2. No matter the time or the place—you two could have just bumped into each other at a bar at 7pm—at the drop of a hat, he will go home with you to smoke.
3. Every time he gets drunk he tells you he loves you and makes shit awkward.
4. You bump into each other at the train station—he’s going uptown, you’re going downtown. He hops on your train.
5. You are Drake and your guy friend is Amanda Bynes.
6. He buys you anything—that means a drink, a coffee, a single ride metro card. Anything.
7. When he takes out his wallet, he makes sure you notice the magnum condom (“for decorative purposes only”) peeping out.
8. He shows immense concern when, and only when, you develop a food allergy and as a result your face is temporarily disfigured.
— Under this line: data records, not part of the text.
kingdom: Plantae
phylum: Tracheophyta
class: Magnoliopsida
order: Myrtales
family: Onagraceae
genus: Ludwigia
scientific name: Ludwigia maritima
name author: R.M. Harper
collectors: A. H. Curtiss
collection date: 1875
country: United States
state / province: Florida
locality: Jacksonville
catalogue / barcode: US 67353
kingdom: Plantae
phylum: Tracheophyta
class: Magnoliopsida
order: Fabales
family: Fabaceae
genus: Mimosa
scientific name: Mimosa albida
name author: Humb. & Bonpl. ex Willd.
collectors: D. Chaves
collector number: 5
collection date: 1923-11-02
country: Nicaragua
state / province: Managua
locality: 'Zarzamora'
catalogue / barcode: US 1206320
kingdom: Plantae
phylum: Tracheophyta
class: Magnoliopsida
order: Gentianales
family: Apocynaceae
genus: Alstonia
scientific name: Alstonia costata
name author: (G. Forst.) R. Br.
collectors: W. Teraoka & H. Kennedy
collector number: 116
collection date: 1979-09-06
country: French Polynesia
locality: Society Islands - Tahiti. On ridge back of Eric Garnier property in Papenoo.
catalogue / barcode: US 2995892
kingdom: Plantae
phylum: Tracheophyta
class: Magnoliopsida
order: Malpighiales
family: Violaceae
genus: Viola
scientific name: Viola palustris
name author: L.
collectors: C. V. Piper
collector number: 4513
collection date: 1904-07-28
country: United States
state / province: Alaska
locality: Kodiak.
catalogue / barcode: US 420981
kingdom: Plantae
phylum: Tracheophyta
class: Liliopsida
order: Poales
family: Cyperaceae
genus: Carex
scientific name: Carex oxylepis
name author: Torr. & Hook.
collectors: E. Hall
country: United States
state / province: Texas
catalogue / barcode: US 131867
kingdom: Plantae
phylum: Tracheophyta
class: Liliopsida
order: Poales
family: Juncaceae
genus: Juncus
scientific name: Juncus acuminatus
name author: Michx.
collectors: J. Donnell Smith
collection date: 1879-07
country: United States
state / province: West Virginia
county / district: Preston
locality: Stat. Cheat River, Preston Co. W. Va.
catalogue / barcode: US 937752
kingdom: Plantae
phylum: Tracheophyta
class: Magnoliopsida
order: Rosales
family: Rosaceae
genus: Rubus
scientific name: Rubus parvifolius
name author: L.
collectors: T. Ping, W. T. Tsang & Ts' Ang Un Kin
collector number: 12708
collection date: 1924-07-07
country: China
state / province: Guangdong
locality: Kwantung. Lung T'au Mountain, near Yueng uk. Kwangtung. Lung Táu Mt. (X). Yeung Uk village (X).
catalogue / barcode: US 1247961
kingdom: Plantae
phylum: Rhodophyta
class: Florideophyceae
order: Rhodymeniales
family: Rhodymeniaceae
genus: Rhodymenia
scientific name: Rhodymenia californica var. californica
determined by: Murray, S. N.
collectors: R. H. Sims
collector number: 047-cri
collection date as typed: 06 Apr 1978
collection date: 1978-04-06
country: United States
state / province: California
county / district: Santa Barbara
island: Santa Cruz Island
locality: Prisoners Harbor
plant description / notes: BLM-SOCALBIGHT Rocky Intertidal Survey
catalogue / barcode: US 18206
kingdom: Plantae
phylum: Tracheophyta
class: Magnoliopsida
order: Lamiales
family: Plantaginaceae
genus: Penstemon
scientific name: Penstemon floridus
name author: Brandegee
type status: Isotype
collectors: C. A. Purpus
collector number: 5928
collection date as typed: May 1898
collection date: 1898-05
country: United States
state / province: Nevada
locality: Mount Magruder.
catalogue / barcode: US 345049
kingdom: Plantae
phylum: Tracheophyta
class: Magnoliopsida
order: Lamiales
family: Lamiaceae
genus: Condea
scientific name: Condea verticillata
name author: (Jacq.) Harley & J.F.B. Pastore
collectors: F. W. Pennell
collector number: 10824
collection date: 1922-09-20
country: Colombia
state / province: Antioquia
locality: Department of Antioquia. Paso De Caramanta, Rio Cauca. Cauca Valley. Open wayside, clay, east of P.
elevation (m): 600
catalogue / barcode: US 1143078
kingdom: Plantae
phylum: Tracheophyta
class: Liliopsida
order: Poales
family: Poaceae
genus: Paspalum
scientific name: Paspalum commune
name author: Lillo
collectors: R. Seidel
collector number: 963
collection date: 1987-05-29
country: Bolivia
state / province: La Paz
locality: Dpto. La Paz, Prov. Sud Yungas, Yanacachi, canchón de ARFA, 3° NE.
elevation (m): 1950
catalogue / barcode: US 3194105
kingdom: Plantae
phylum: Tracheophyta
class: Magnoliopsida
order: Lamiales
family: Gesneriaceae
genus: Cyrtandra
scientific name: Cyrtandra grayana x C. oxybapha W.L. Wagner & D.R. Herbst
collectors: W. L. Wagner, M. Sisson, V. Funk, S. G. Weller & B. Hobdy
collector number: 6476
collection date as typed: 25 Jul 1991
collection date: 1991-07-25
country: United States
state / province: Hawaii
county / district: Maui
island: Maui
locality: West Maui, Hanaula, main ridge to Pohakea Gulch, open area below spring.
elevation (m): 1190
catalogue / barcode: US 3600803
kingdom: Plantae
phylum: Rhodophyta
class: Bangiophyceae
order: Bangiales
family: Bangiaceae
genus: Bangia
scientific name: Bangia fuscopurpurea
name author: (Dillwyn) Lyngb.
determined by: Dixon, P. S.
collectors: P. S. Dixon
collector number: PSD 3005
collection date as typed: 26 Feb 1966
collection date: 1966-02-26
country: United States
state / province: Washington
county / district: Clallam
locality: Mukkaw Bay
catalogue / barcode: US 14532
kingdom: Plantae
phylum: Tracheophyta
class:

9. He sends you videos of puppies saving cats.
10. When you tell him you’re too hung over to come over for brunch he’s all, “It’s cool, you can just have a mimosa and sit on my face.”
11. He pokes you. Which reminds me, what happened to Facebook poking? Can someone bring that back?
12. He starts chumming around with your family; thinks that’s a way in.
13. He makes fun of the way you dance (or so I like to think).
14. He sends you a dickpic. Yes, an admittedly less subtle approach, but a sign nonetheless.
15. He invites you to Sleep No More.
16. On G-chat, he’s always typing, then entering text, then typing, then entering goddamn text.
17. He tells you he hates you in makeup.
18. He’s asked what color your panties are more times than he’s asked what your plans are.
19. He gets up and leaves mid-conversation when your story starts, “So my boyfriend…”
20. You’re the only one left out of your group of friends that he hasn’t slept with.